The next morning, Phil’s wound has become deeply infected, as he wanders around in a haze trying to find Peter, so he can give him the lasso he made. George takes Phil to the doctor, and not soon after, he passes away. Peter’s plan worked, and his mother is sober and more optimistic about the future with it now void of Phil. In the film’s final moments, Peter places the infected rope underneath the bed with gloves and reads a psalm, “deliver my soul from the sword; my darling from the power of the dog.” Peter has saved his mother but has used the sword to do it. Is this an action he can come back from? His happiness at the end suggests that this may be the case, but the lass suggests otherwise. If the lasso is infected, why keep it?

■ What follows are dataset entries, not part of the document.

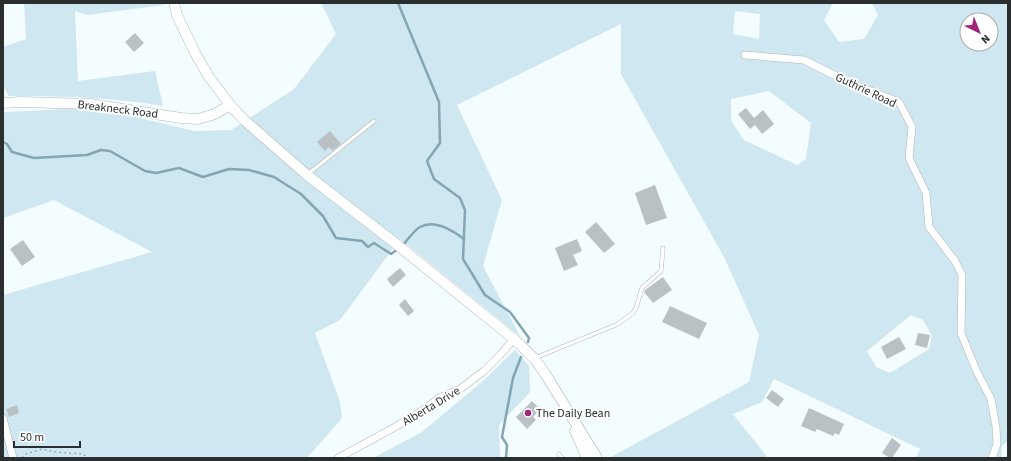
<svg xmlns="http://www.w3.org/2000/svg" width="1011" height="461" font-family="'Source Sans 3',sans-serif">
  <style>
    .green { fill: #cfe7f0; fill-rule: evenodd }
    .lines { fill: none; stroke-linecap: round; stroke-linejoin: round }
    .stream { stroke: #83a6b2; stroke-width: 2.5 }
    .building { fill: #b9c1c4 }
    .lane-casing { stroke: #aeb6b8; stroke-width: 4.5 }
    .street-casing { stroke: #aeb6b8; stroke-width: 8 }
    .secondary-casing { stroke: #aeb6b8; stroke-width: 11 }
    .path { stroke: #a0a6a9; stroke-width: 1.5; stroke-dasharray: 2 3; stroke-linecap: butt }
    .lane { stroke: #fff; stroke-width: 3.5 }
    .street { stroke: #fff; stroke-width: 7 }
    .secondary { stroke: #fff; stroke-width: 10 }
    .poi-dot { fill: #a0247a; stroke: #fff; stroke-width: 1.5 }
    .labels { text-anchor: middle; stroke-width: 4; stroke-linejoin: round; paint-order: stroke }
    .street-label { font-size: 12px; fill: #2b2e2f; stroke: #fff }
    .poi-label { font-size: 12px; fill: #2b2e2f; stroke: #fff; text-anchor: start }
  </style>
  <rect width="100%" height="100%" fill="#f3fcff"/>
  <g class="green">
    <path d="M24 3H164V5L87 15 75 11 78 81 155 71 163 106C112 97 61 96 9 96L3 86V47L26 39Z"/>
    <path d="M321 3H833L824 20 839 42 864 39 878 15 872 3H1008V441L1002 446 1001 458H916L920 449 774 379 762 402 733 414 768 458H609L749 382 759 335 724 257 621 74V24L457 105 502 200 483 266 520 336 400 239 340 320 315 333 340 402 342 418 307 458H3V295L152 252 54 200 3 218V113L7 112 89 108 127 115 194 131 231 130 294 89 336 34ZM735 11 760 14 759 39 733 34ZM967 20H991V44H967ZM769 91 811 123 806 159 797 165 744 140 731 121V99ZM911 315 923 320 932 336 929 349 890 373 876 367 867 351Z"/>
    <polygon points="515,350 529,366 530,392 499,425 500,455 502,458 373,458 422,432 483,381"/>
  </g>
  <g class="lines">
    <g class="stream">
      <polyline points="398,3 439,102 440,143 427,161 434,179 460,198 465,210 463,259 485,295 510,312 529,338 528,342"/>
      <polyline points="3,142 7,144 12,152 34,158 87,155 101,150 110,151 145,171 156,173 179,168 203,177 229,169 249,170 274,177 301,194 323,216 336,238 362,241 368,247 374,243 391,254 398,249"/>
      <path d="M402 246C407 241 414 230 420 227 434 219 452 230 464 239"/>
      <polyline points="506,458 507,445 502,437 513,378 521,357"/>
    </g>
  </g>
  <g class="building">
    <polygon points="135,33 144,43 134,52 125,42"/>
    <polygon points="746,108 754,118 763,110 774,124 762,134 755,125 750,129 738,114"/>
    <polygon points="330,131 341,144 332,151 329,147 325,151 317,142"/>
    <polygon points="655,185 667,218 646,225 635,193"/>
    <polygon points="596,222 615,244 604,253 585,232"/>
    <polygon points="577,239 582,251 573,255 578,265 564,271 555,248"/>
    <polygon points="23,240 35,257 22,266 10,249"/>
    <polygon points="400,268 406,275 393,287 387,279"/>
    <polygon points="663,277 672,290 653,303 644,292 645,290"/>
    <polygon points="405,299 414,311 408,316 399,305"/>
    <polygon points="670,306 707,323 699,339 662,322"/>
    <polygon points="918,333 930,335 927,348 915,345"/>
    <polygon points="899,337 906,349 887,359 881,347"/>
    <polygon points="772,390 784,399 778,407 766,398"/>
    <polygon points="532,401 540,409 533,417 536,420 527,429 516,417"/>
    <polygon points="17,405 19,413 9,417 6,409"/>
    <polygon points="809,408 844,424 839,435 835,433 833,436 817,429 815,432 801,426"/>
    <polygon points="892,438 901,445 892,458 890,458 882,453"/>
  </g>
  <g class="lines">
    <defs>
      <g id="lane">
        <polyline points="308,174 374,121"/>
        <polyline points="535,358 618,324 633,313 636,308 642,288 661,271 663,248"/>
        <polyline points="559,454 562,458"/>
      </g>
      <g id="street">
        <polyline points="745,55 804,60 850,83 899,102 912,127 909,158 926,193 929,227 955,261 962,275 961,333 976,370 991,399 993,410 996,427 997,444 992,458"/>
        <polyline points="3,418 13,458"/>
        <polyline points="338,458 395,427 420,412 439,398 460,389 484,371 500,355 514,339"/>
      </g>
      <g id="secondary">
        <polyline points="174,3 177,15 195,53 209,77 230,105 243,119 307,175 395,243 514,339 534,358 546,375 597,458"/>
        <polyline points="3,103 21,102 90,104 181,118 198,119 215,114 230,105"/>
        <polyline points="575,431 587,458"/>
      </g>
    </defs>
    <use href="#lane" class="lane-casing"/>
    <use href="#street" class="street-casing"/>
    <use href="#secondary" class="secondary-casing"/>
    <polyline class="path" points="22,458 26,454 42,449 55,452 83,454 88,458"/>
    <use href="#lane" class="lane"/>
    <use href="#street" class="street"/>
    <use href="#secondary" class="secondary"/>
  </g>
  <circle class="poi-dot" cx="528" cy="413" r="4"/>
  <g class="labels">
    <g class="street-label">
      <text transform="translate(866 90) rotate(25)" y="4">Guthrie Road</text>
      <text transform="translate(118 109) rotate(7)" y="4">Breakneck Road</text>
      <text transform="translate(431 406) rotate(-31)" y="4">Alberta Drive</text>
    </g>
    <g class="poi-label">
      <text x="536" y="417">The Daily Bean</text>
    </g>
  </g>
  <rect width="1011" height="461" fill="none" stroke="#2b2e2f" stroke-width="8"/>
  <g transform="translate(979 32) rotate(137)"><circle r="19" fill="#ffffff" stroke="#aaabac"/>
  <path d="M0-3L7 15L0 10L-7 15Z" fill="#a0247a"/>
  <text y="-6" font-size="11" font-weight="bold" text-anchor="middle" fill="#2b2e2f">N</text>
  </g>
  <path d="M14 441v6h66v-6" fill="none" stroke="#2b2e2f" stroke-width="2"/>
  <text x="20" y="441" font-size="12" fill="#2b2e2f" stroke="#ffffff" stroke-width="3" paint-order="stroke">50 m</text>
</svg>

It can be argued it’s due to the feelings Peter may have started to feel for Phil, he decided to keep the lasso, but it could also symbolize Peter keeping the door open for an exit from his guilt. Peter’s father had hung himself with a rope, and perhaps Peter is holding onto it in the event he isn’t able to overcome his guilt. Suicide was thought to be a coward’s/weak act during the time of the American West. Phil even emphasizes this point. Could Peter putting that lasso away be a way of saying he’s putting his weakness behind, which could, in turn, mean he is embracing Phil’s rugged ways? What is also likely is that Peter is embracing both sides of himself, the sensitive/effeminate side and the one that will do whatever it takes to protect his mother. Maybe it was Phil’s mistake, thinking he had to pick one.

Will Peter Become Phil?

It can be said that Peter was doomed to become like Phil one way or another, as during this period and place in American history, it was impossible for a soul like Peter to thrive without feeling the wrath of those who see him as weak. If Phil and Peter are to be thought of as two sides of the same coin, perhaps Peter gave up too quickly on Phil by going to bear the sword, embracing murder as a tool for solving problems, an old troupe of the West. Peter had to become the very thing his mother hated in order for her to survive, cold, calculating, and murderous.

At the start of the film, Peter talks about how his father passed and that he would do absolutely anything for his mother. He seizes this promise, despite the fact that doing anything might compromise his own identity. Peter’s actions against Phil come from a place of love, whereas Phil’s come from a place of pain. In this sense, the two can never be alike, but to say Peter doesn’t come out of this unscathed is an optimistic idea most unlikely for the time in which he lives.